When a disaster strikes a company, key business information stored in its data centres are vulnerable and risk obliteration without a corporate business continuity plan.
To help companies protect their data, EMC Corp. in Hopkinton, Mass., Nortel Networks Ltd. in Brampton, Ont., and Legato Systems Inc. in Mountain View, Calif. announced a business continuity solution that would allow disparate data centres to behave as one.
If a data centre was destroyed or system unavailable, the solution will enable transactions to automatically be re-routed to an alternate site. No manual restore or restart procedures would be needed, which EMC says reduces costs and time to recovery.
The solution includes EMC’s Symmetrix high-end storage area network (SAN) products and CLARiiON SAN products, EMC’s Symmetrix Remote Data Facility (SRDF) remote replication software, Legato’s Automated Availability Manager (AAM) for EMC SRDF and Nortel’s OPTera Metro 5200 Multi-service platform.
“We’re basically bringing from a hardware perspective Symmetrix and CLARiiON that will be storing information at the sites,” Ken Steinhardt, director of technology analysis at EMC in Hopkinton, Mass., said. “But the most the significant piece is the Symmetrix remote data facility that provides multi-platform, multi-site data replication transparently so that data that’s created at one site can – totally transparent to the applications and servers, and with no overhead on the servers – be replicated to the remote site.”
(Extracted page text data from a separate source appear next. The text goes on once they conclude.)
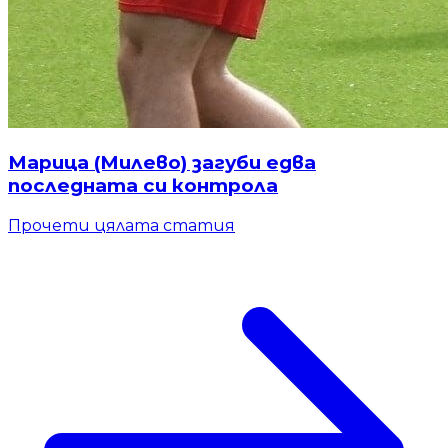
Марица (Милево) загуби едва
последната си контрола
Прочети цялата статия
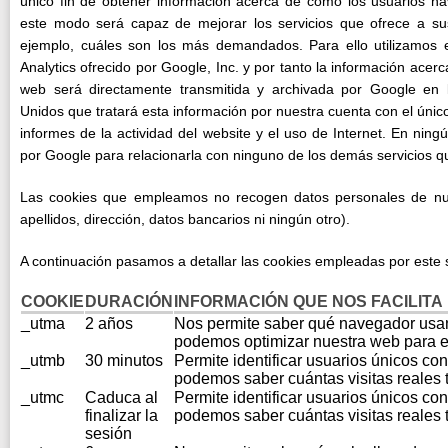
único fin de obtener información acerca de cómo los usuarios na
este modo será capaz de mejorar los servicios que ofrece a sus
ejemplo, cuáles son los más demandados. Para ello utilizamos el
Analytics ofrecido por Google, Inc. y por tanto la información acer
web será directamente transmitida y archivada por Google en 
Unidos que tratará esta información por nuestra cuenta con el único
informes de la actividad del website y el uso de Internet. En ningú
por Google para relacionarla con ninguno de los demás servicios q
Las cookies que empleamos no recogen datos personales de nu
apellidos, dirección, datos bancarios ni ningún otro).
A continuación pasamos a detallar las cookies empleadas por este s
COOKIE
DURACIÓN
INFORMACIÓN QUE NOS FACILITA
_utma
2 años
Nos permite saber qué navegador usan 
podemos optimizar nuestra web para 
_utmb
30 minutos
Permite identificar usuarios únicos con 
podemos saber cuántas visitas reales 
_utmc
Caduca al
Permite identificar usuarios únicos con 
finalizar la
podemos saber cuántas visitas reales 
sesión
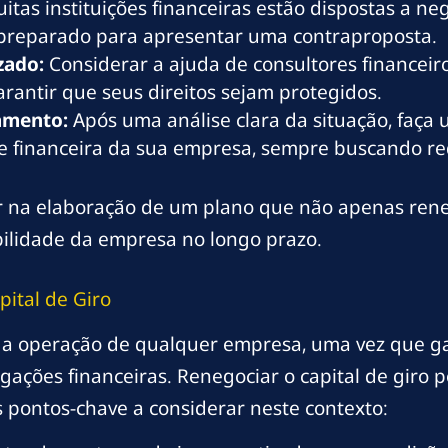
itas instituições financeiras estão dispostas a ne
a preparado para apresentar uma contraproposta.
zado:
Considerar a ajuda de consultores financeir
arantir que seus direitos sejam protegidos.
amento:
Após uma análise clara da situação, faç
e financeira da sua empresa, sempre buscando red
dar na elaboração de um plano que não apenas ren
ilidade da empresa no longo prazo.
ital de Giro
a a operação de qualquer empresa, uma vez que ga
ações financeiras. Renegociar o capital de giro p
 pontos-chave a considerar neste contexto:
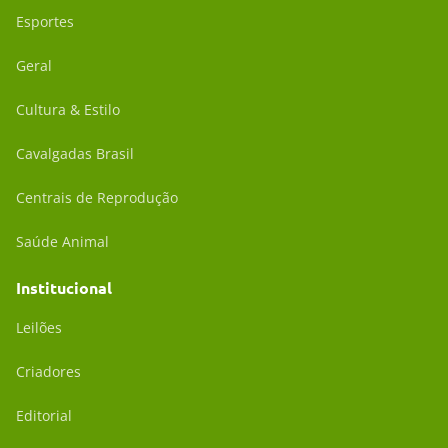
Esportes
Geral
Cultura & Estilo
Cavalgadas Brasil
Centrais de Reprodução
Saúde Animal
Institucional
Leilões
Criadores
Editorial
Legato’s AAAM for EMC’s SRDF combines the functions of the two to protect sites of system resources, data and applications; protects for planned or unplanned downtime; protects for site failure and disaster; and provides automatic or manual site-to-site failover and fail-back.
Legato’s AAM console manages the Symmetrix and CLARiiON SANs over distances of up to 200 kilometres because Nortel’s OPTera Metro 5200 is based on dense wavelength division multiplexing (DWDM) and its bandwidth provides massive scalability, Steinhardt said.
In addition, the customer can tailor the solution to fit their storage and disaster planning needs such as choosing to replicate critical data at a specific disaster recovery location, and sharing data storage tasks between other data centres. The options are also there if a company wants to go to the extreme of saving all the data at each location.
“The permutations and ways you can design it are not insignificant; there are a lot of different ways you could slice it. You could have it where [with] two data centres, each picks up some of the load, or one picks up all of the load, or one picks up a part of the load and another picks up a bigger part of the load. There are multitude of ways you could define this,” Steinhardt explained.
Supported platforms for the solution include Sun Microsystems Inc.’s Solaris, Hewlett-Packard Co.’s HP-UX, Microsoft Corp.’s Windows NT and 2000 and IBM Corp.’s AIX.
Alan Freedman, research manager, infrastructure hardware at IDC Canada Ltd. in Toronto, said the products included in the solution are well-known and well-regarded and are already widely-deployed in the enterprise.
Freedman said business continuity solutions have had a stronger presence in the enterprise since Sept. 11. He explained that customers want a solution that is easy to architect, heterogeneous and easy to install but added that the weak economy has slowed adoption of business continuity solutions.
“There’s been a lot hype surrounding disaster recovery and business continuance and that has translated into a lot of tire-kicking on the customer’s end,” he said. “What I mean by that is going out and evaluating or investigating solutions like that. It hasn’t actually resulted in a tremendous amount of purchasing or installations but we do see some momentum in the market picking up. Once the economy picks up and people are more willing to spend their budgets we should see a rise in these types of solutions.”
In addition, EMC said the Storage Network Industry Association (SNIA) announced that its Storage Management Initiative Specification (SMI-S) has reached draft level. These are guidelines for industry software- and gear-makers to follow to make their products interoperable. EMC is a member of SNIA and Steinhardt said SMI-S v1.0 should be finalized by mid-2003. He also said EMC would start building these specifications into its products with the first ones being rolled out in the second half of this year.